Sorted by: Reset to default 24

In the example you link, the compiler is optimizing by assuming undefined behavior can't happen. In that question, overflow is reported only if you added two negative numbers and produced a positive, or two positives produce a negative. Since neither behavior can occur without being the result of an undefined behavior (signed integer overflow), it simply assumes the if test can never pass, and eliminates that code path entirely from the compiled code, leaving only the code for the else path.

So it's not doing any additional work at all at runtime to achieve this result. It's identifying a way to improve performance, the same as it would if it saw:

if (0) {
   x();
} else {
   y();
}

and eliminated the if (0) path, compiling code that unconditionally called y();. It's not required to produce code that responds correctly in the presence of undefined behavior, so it just pretends it can't happen and optimizes accordingly. No code checks for the undefined behavior, no extra work is done, it just produces simple code that behaves incorrectly because the undefined behavior it assumed couldn't happen, actually did.

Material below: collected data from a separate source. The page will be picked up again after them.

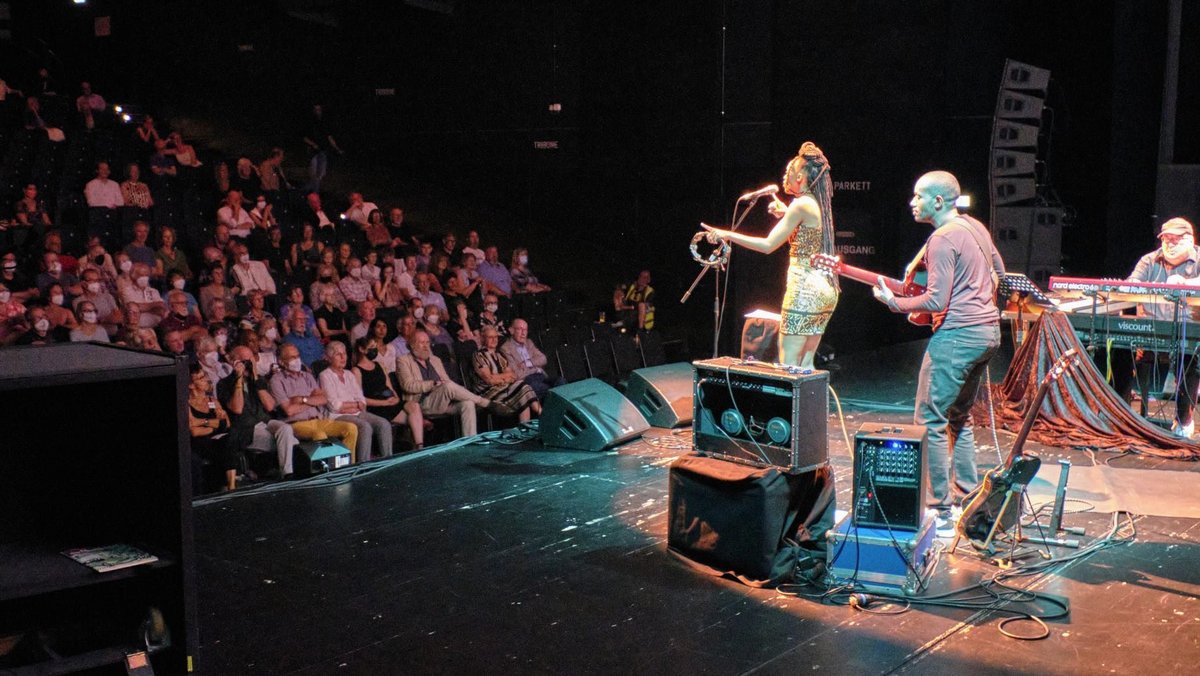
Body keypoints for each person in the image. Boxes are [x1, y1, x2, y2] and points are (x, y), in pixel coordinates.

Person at [870, 170, 1004, 535]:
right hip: (987, 335)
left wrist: (893, 302)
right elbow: (999, 273)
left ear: (939, 201)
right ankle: (966, 500)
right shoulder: (975, 227)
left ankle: (940, 512)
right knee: (959, 418)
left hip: (958, 337)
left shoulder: (942, 239)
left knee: (930, 418)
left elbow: (936, 299)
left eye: (918, 196)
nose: (912, 203)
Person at [703, 142, 837, 371]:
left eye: (791, 169)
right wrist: (786, 213)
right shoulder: (815, 203)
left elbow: (767, 245)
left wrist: (727, 234)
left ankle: (792, 408)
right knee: (806, 365)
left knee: (788, 365)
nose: (786, 173)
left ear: (801, 176)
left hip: (805, 291)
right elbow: (808, 235)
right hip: (824, 289)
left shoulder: (801, 204)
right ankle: (813, 407)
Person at [1108, 217, 1200, 437]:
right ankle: (1120, 417)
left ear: (1190, 240)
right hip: (1147, 333)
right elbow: (1133, 284)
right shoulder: (1149, 261)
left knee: (1191, 358)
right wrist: (1124, 287)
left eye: (1176, 239)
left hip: (1186, 334)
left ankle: (1183, 422)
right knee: (1119, 347)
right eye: (1166, 239)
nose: (1170, 243)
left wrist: (1186, 284)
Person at [397, 330, 503, 438]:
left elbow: (446, 380)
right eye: (422, 342)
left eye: (427, 342)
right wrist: (433, 384)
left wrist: (449, 389)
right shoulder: (403, 360)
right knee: (448, 385)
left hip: (442, 402)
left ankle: (470, 440)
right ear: (413, 344)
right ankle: (484, 402)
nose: (426, 346)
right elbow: (408, 385)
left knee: (467, 403)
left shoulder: (435, 360)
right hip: (421, 404)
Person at [269, 343, 360, 461]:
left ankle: (346, 466)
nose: (297, 360)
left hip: (317, 420)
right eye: (292, 357)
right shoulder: (276, 381)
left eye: (298, 356)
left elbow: (323, 399)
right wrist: (312, 400)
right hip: (296, 424)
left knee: (350, 428)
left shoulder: (307, 376)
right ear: (281, 362)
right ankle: (328, 471)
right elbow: (289, 411)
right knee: (319, 434)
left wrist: (302, 400)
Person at [318, 341, 392, 462]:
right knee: (365, 426)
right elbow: (334, 406)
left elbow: (362, 400)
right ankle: (364, 464)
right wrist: (355, 405)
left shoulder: (349, 374)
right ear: (330, 358)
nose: (343, 357)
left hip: (357, 413)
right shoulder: (325, 375)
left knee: (384, 423)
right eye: (338, 354)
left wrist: (354, 405)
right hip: (337, 416)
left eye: (344, 353)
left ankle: (387, 462)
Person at [352, 337, 427, 450]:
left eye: (375, 347)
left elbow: (389, 386)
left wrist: (396, 397)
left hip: (390, 401)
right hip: (377, 406)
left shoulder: (379, 365)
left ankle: (419, 445)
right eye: (371, 348)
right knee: (415, 420)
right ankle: (418, 439)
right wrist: (384, 403)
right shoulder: (356, 370)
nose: (374, 350)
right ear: (362, 349)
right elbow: (361, 399)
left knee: (414, 406)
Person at [472, 326, 541, 422]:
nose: (494, 340)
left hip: (504, 389)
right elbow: (489, 380)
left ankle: (525, 429)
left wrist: (499, 378)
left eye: (496, 337)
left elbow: (513, 376)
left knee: (522, 390)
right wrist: (504, 377)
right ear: (483, 338)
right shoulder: (479, 355)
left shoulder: (500, 355)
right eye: (490, 337)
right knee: (523, 388)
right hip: (488, 393)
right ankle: (541, 415)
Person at [499, 318, 562, 400]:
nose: (523, 333)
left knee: (561, 381)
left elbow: (543, 359)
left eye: (525, 330)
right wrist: (535, 369)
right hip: (526, 381)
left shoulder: (528, 342)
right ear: (511, 330)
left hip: (541, 376)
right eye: (520, 329)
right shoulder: (506, 348)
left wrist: (527, 363)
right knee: (548, 390)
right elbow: (516, 374)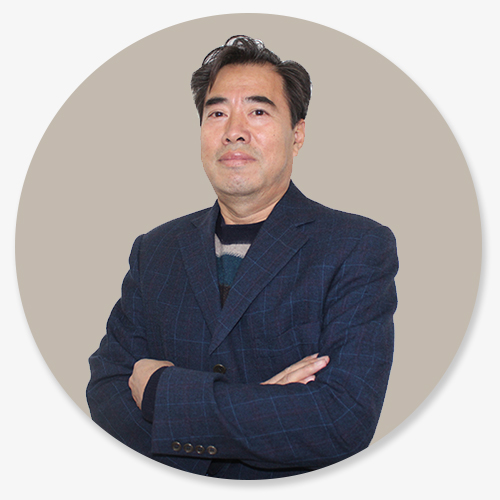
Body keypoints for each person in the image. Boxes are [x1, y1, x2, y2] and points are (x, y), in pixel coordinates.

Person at [87, 35, 398, 480]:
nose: (234, 130)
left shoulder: (356, 246)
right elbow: (106, 391)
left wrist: (161, 393)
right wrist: (264, 403)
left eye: (258, 111)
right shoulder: (154, 249)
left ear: (297, 135)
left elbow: (342, 418)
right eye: (216, 113)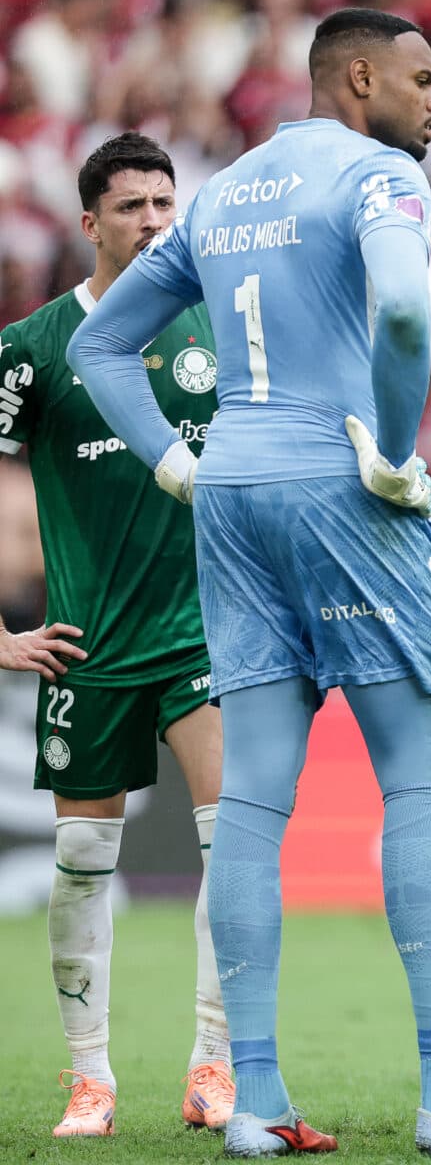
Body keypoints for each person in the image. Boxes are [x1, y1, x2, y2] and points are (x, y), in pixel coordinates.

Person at [66, 8, 431, 1157]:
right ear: (360, 78)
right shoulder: (381, 175)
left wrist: (172, 460)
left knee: (251, 801)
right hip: (343, 485)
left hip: (234, 487)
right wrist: (396, 446)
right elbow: (401, 309)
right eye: (423, 78)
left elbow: (98, 346)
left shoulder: (223, 189)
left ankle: (252, 1099)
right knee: (421, 785)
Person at [0, 133, 231, 1138]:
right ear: (90, 222)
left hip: (206, 636)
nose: (152, 222)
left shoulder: (213, 327)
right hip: (86, 645)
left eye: (165, 204)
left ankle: (215, 1065)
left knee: (239, 847)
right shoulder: (33, 348)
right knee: (83, 858)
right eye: (132, 205)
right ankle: (90, 1075)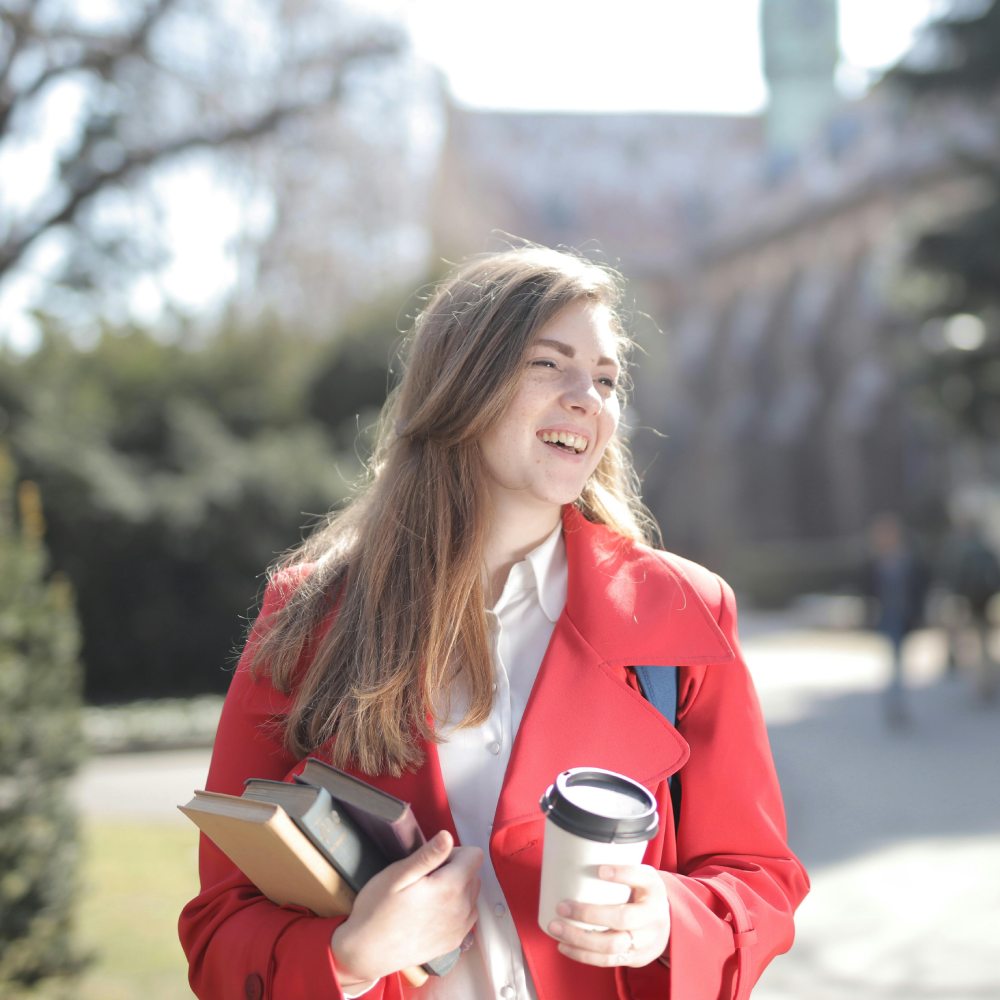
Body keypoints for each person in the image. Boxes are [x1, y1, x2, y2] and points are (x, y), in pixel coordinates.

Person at [178, 245, 809, 999]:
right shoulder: (311, 616)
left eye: (606, 379)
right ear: (462, 384)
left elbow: (759, 878)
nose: (588, 398)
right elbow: (220, 927)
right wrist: (347, 956)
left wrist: (671, 919)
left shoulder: (682, 613)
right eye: (549, 364)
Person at [862, 513, 928, 728]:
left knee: (898, 662)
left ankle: (896, 703)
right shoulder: (876, 562)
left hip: (904, 617)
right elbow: (869, 593)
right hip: (887, 617)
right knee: (895, 662)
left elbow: (919, 589)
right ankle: (895, 704)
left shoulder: (907, 560)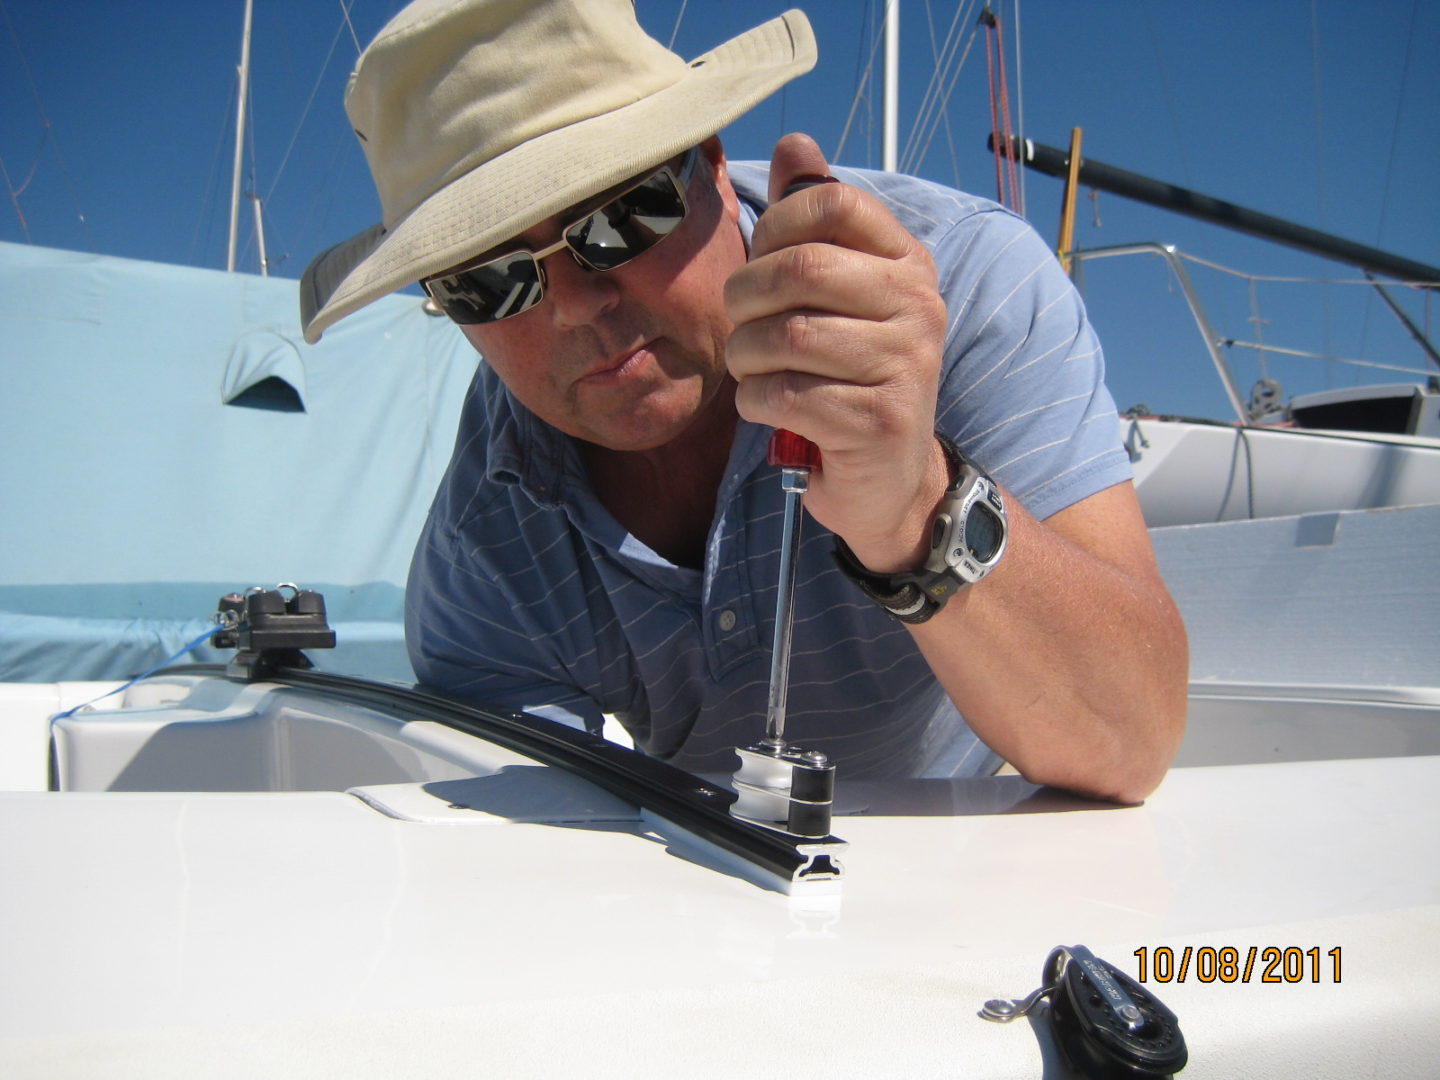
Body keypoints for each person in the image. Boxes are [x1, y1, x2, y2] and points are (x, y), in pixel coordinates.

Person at [300, 0, 1187, 802]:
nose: (576, 309)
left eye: (620, 215)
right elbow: (539, 853)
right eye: (486, 283)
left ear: (715, 169)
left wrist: (915, 503)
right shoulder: (487, 549)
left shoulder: (966, 286)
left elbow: (1131, 741)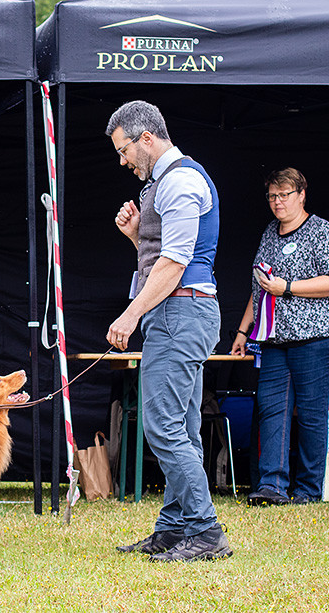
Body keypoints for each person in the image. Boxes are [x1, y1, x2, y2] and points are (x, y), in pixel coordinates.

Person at [105, 100, 232, 562]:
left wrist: (130, 314)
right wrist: (138, 236)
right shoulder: (167, 183)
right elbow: (165, 251)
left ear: (147, 139)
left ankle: (205, 530)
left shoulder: (179, 181)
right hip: (181, 314)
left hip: (182, 313)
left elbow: (176, 264)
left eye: (124, 150)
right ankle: (175, 527)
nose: (123, 161)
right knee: (182, 426)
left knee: (161, 425)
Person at [231, 168, 329, 505]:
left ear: (301, 195)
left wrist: (288, 288)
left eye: (284, 195)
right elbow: (260, 289)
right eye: (272, 196)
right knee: (271, 408)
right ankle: (272, 486)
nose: (277, 202)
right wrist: (244, 330)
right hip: (274, 339)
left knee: (310, 413)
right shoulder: (269, 233)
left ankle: (308, 491)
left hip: (319, 336)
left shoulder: (322, 230)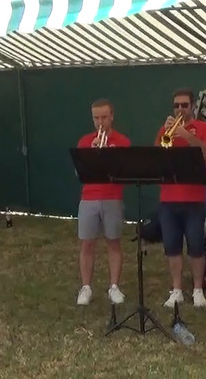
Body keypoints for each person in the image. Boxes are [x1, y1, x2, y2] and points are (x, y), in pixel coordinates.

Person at [155, 88, 206, 308]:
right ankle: (177, 289)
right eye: (176, 105)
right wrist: (168, 132)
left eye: (184, 105)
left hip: (194, 197)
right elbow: (158, 157)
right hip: (169, 197)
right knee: (172, 246)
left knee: (196, 246)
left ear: (193, 107)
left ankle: (198, 289)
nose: (180, 109)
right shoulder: (165, 130)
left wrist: (188, 135)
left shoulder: (205, 128)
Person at [75, 99, 131, 306]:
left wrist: (107, 151)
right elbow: (79, 172)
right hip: (88, 197)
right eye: (96, 118)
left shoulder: (122, 142)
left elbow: (124, 171)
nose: (100, 122)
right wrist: (91, 154)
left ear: (112, 117)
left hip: (112, 198)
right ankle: (86, 287)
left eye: (104, 117)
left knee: (113, 242)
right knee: (87, 244)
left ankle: (114, 286)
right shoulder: (85, 141)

The authors of clang and gcc interpret the phrase "the Standard imposes no requirements" as being synonymous with "nobody has any right to care what an implementation does". Given code like:

unsigned mul_mod_65536(unsigned short x, unsigned short y)
{
    return (x*y) & 0xFFFFu;
}
unsigned char arr[32775];
void test(unsigned short n)
{
    unsigned result = 0;
    for (unsigned short i=32768; i<n; i++)
        result = mul_mod_65536(i, 65535);
    if (n < 32770)
        arr[n] = result;
}

the gcc optimizer will examine the loop and classify its behavior based upon the value of n:

• If less than 32769, the loop won't execute at all, and result will be zero.

• If n is exactly 32769, loop will execute exactly once, setting result to 0x7FFF8000u.

• In all other cases, "the Standard imposes no requirements", i.e. "nobody has any right to care what the implementation does".

Then, when evaluating the if statement, the gcc optimizer will recognize that in all cases where the Standard would impose any requirements, code should store the least significant byte of result to arr[n], which as it happens will be zero in all such cases. Thus, the test function will be transformed into an unconditional arr[n] = 0;.

Note that such behavior is inconsistent with the pre-existing language the C89 Standard was chartered to describe. According to the published Rationale, the authors of the Standard expected that implementations where e.g. (ushort1 * ushort2) & 0xFFFFu; wouldn't be treated as equivalent to ((unsigned)ushort1 * ushort2) & 0xFFFFu; would become vanishingly rare. The reason the Standard didn't mandate such treatment is that the authors never imagined that compiler writers would interpret the lack of a mandate as an invitation to gratuitously deviate from almost universally expected practices.